Saved entries

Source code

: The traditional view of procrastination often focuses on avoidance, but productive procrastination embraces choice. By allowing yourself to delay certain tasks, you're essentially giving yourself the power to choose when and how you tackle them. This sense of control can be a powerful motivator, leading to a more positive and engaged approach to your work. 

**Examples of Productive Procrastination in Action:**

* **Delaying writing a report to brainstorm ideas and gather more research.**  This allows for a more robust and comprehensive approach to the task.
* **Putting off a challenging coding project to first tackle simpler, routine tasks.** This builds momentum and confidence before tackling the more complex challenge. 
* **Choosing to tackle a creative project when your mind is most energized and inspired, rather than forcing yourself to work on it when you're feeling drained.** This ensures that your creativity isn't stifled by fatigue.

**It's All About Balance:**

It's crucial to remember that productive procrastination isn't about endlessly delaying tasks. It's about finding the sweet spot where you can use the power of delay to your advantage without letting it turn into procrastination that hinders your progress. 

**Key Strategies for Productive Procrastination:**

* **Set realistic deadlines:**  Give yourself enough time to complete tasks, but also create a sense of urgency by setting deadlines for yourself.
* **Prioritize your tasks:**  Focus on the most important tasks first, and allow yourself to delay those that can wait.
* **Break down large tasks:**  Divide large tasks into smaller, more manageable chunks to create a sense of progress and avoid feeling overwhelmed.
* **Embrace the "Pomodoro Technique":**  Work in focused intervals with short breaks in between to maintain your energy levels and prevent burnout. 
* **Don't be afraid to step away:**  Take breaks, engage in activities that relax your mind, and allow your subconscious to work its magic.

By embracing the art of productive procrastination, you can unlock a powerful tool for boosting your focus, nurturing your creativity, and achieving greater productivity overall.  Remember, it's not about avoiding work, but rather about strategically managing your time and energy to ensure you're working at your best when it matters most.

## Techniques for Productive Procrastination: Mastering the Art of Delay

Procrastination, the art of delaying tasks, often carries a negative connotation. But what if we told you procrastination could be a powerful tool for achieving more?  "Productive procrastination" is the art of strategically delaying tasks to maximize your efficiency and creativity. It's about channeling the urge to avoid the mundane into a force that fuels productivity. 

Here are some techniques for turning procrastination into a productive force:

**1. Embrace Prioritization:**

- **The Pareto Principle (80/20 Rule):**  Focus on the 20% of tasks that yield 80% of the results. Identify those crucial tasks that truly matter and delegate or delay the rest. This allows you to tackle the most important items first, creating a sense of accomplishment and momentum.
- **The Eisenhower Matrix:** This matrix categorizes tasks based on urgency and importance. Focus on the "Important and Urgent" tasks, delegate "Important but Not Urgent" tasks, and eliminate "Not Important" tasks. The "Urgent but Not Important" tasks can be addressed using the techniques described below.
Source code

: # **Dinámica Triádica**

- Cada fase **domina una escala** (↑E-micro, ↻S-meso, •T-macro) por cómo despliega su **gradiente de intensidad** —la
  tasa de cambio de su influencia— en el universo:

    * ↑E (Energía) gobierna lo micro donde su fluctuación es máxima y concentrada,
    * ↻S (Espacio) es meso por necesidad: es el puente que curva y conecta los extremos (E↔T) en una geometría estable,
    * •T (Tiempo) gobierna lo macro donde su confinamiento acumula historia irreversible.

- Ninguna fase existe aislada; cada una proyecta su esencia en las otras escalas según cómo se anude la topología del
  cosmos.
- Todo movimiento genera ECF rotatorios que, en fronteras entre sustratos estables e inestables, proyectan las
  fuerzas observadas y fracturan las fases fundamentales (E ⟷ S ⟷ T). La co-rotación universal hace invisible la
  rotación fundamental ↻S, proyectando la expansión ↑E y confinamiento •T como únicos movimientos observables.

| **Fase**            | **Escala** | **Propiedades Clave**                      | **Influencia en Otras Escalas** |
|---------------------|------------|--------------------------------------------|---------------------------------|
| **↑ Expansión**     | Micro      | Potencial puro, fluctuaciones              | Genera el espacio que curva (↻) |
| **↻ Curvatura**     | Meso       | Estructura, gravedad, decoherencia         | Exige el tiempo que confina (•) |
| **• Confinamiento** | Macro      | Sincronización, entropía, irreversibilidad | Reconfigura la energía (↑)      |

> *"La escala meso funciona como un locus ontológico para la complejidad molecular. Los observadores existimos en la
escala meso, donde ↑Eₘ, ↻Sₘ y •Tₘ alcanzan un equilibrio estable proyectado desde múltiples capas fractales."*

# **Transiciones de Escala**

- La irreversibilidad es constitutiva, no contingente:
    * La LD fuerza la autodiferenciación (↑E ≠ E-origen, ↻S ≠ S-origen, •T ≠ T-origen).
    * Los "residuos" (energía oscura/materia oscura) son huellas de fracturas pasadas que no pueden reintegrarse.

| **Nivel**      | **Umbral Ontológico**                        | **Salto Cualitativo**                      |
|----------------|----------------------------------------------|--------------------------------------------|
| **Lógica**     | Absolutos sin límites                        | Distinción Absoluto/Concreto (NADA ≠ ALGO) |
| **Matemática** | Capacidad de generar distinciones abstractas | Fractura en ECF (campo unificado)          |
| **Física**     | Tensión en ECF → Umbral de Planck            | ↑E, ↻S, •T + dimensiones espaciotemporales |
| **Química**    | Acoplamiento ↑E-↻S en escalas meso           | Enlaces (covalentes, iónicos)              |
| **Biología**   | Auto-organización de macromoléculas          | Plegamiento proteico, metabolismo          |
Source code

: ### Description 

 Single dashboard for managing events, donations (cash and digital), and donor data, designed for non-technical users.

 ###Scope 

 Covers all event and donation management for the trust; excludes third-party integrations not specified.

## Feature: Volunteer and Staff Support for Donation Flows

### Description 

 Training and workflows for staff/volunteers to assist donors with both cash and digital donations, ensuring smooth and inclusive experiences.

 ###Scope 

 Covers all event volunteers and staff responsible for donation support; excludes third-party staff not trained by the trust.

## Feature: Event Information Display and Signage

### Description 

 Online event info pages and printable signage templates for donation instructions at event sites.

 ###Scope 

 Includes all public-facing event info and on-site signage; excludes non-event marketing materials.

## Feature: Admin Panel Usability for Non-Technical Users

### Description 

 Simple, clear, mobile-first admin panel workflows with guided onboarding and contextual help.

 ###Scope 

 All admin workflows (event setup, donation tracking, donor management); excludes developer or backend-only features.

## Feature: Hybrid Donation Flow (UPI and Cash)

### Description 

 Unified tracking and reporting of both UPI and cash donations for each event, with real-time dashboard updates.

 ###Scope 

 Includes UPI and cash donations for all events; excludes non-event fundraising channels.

** THE PROBLEM **
Reproduce every line of the listing above verbatim, from start to finish.

** TASK RESULT **
Source code

: The traditional view of procrastination often focuses on avoidance, but productive procrastination embraces choice. By allowing yourself to delay certain tasks, you're essentially giving yourself the power to choose when and how you tackle them. This sense of control can be a powerful motivator, leading to a more positive and engaged approach to your work. 

**Examples of Productive Procrastination in Action:**

* **Delaying writing a report to brainstorm ideas and gather more research.**  This allows for a more robust and comprehensive approach to the task.
* **Putting off a challenging coding project to first tackle simpler, routine tasks.** This builds momentum and confidence before tackling the more complex challenge. 
* **Choosing to tackle a creative project when your mind is most energized and inspired, rather than forcing yourself to work on it when you're feeling drained.** This ensures that your creativity isn't stifled by fatigue.

**It's All About Balance:**

It's crucial to remember that productive procrastination isn't about endlessly delaying tasks. It's about finding the sweet spot where you can use the power of delay to your advantage without letting it turn into procrastination that hinders your progress. 

**Key Strategies for Productive Procrastination:**

* **Set realistic deadlines:**  Give yourself enough time to complete tasks, but also create a sense of urgency by setting deadlines for yourself.
* **Prioritize your tasks:**  Focus on the most important tasks first, and allow yourself to delay those that can wait.
* **Break down large tasks:**  Divide large tasks into smaller, more manageable chunks to create a sense of progress and avoid feeling overwhelmed.
* **Embrace the "Pomodoro Technique":**  Work in focused intervals with short breaks in between to maintain your energy levels and prevent burnout. 
* **Don't be afraid to step away:**  Take breaks, engage in activities that relax your mind, and allow your subconscious to work its magic.

By embracing the art of productive procrastination, you can unlock a powerful tool for boosting your focus, nurturing your creativity, and achieving greater productivity overall.  Remember, it's not about avoiding work, but rather about strategically managing your time and energy to ensure you're working at your best when it matters most.

## Techniques for Productive Procrastination: Mastering the Art of Delay

Procrastination, the art of delaying tasks, often carries a negative connotation. But what if we told you procrastination could be a powerful tool for achieving more?  "Productive procrastination" is the art of strategically delaying tasks to maximize your efficiency and creativity. It's about channeling the urge to avoid the mundane into a force that fuels productivity. 

Here are some techniques for turning procrastination into a productive force:

**1. Embrace Prioritization:**

- **The Pareto Principle (80/20 Rule):**  Focus on the 20% of tasks that yield 80% of the results. Identify those crucial tasks that truly matter and delegate or delay the rest. This allows you to tackle the most important items first, creating a sense of accomplishment and momentum.
- **The Eisenhower Matrix:** This matrix categorizes tasks based on urgency and importance. Focus on the "Important and Urgent" tasks, delegate "Important but Not Urgent" tasks, and eliminate "Not Important" tasks. The "Urgent but Not Important" tasks can be addressed using the techniques described below.
Source code

: # **Dinámica Triádica**

- Cada fase **domina una escala** (↑E-micro, ↻S-meso, •T-macro) por cómo despliega su **gradiente de intensidad** —la
  tasa de cambio de su influencia— en el universo:

    * ↑E (Energía) gobierna lo micro donde su fluctuación es máxima y concentrada,
    * ↻S (Espacio) es meso por necesidad: es el puente que curva y conecta los extremos (E↔T) en una geometría estable,
    * •T (Tiempo) gobierna lo macro donde su confinamiento acumula historia irreversible.

- Ninguna fase existe aislada; cada una proyecta su esencia en las otras escalas según cómo se anude la topología del
  cosmos.
- Todo movimiento genera ECF rotatorios que, en fronteras entre sustratos estables e inestables, proyectan las
  fuerzas observadas y fracturan las fases fundamentales (E ⟷ S ⟷ T). La co-rotación universal hace invisible la
  rotación fundamental ↻S, proyectando la expansión ↑E y confinamiento •T como únicos movimientos observables.

| **Fase**            | **Escala** | **Propiedades Clave**                      | **Influencia en Otras Escalas** |
|---------------------|------------|--------------------------------------------|---------------------------------|
| **↑ Expansión**     | Micro      | Potencial puro, fluctuaciones              | Genera el espacio que curva (↻) |
| **↻ Curvatura**     | Meso       | Estructura, gravedad, decoherencia         | Exige el tiempo que confina (•) |
| **• Confinamiento** | Macro      | Sincronización, entropía, irreversibilidad | Reconfigura la energía (↑)      |

> *"La escala meso funciona como un locus ontológico para la complejidad molecular. Los observadores existimos en la
escala meso, donde ↑Eₘ, ↻Sₘ y •Tₘ alcanzan un equilibrio estable proyectado desde múltiples capas fractales."*

# **Transiciones de Escala**

- La irreversibilidad es constitutiva, no contingente:
    * La LD fuerza la autodiferenciación (↑E ≠ E-origen, ↻S ≠ S-origen, •T ≠ T-origen).
    * Los "residuos" (energía oscura/materia oscura) son huellas de fracturas pasadas que no pueden reintegrarse.

| **Nivel**      | **Umbral Ontológico**                        | **Salto Cualitativo**                      |
|----------------|----------------------------------------------|--------------------------------------------|
| **Lógica**     | Absolutos sin límites                        | Distinción Absoluto/Concreto (NADA ≠ ALGO) |
| **Matemática** | Capacidad de generar distinciones abstractas | Fractura en ECF (campo unificado)          |
| **Física**     | Tensión en ECF → Umbral de Planck            | ↑E, ↻S, •T + dimensiones espaciotemporales |
| **Química**    | Acoplamiento ↑E-↻S en escalas meso           | Enlaces (covalentes, iónicos)              |
| **Biología**   | Auto-organización de macromoléculas          | Plegamiento proteico, metabolismo          |
Source code

: ### Description 

 Single dashboard for managing events, donations (cash and digital), and donor data, designed for non-technical users.

 ###Scope 

 Covers all event and donation management for the trust; excludes third-party integrations not specified.

## Feature: Volunteer and Staff Support for Donation Flows

### Description 

 Training and workflows for staff/volunteers to assist donors with both cash and digital donations, ensuring smooth and inclusive experiences.

 ###Scope 

 Covers all event volunteers and staff responsible for donation support; excludes third-party staff not trained by the trust.

## Feature: Event Information Display and Signage

### Description 

 Online event info pages and printable signage templates for donation instructions at event sites.

 ###Scope 

 Includes all public-facing event info and on-site signage; excludes non-event marketing materials.

## Feature: Admin Panel Usability for Non-Technical Users

### Description 

 Simple, clear, mobile-first admin panel workflows with guided onboarding and contextual help.

 ###Scope 

 All admin workflows (event setup, donation tracking, donor management); excludes developer or backend-only features.

## Feature: Hybrid Donation Flow (UPI and Cash)

### Description 

 Unified tracking and reporting of both UPI and cash donations for each event, with real-time dashboard updates.

 ###Scope 

 Includes UPI and cash donations for all events; excludes non-event fundraising channels.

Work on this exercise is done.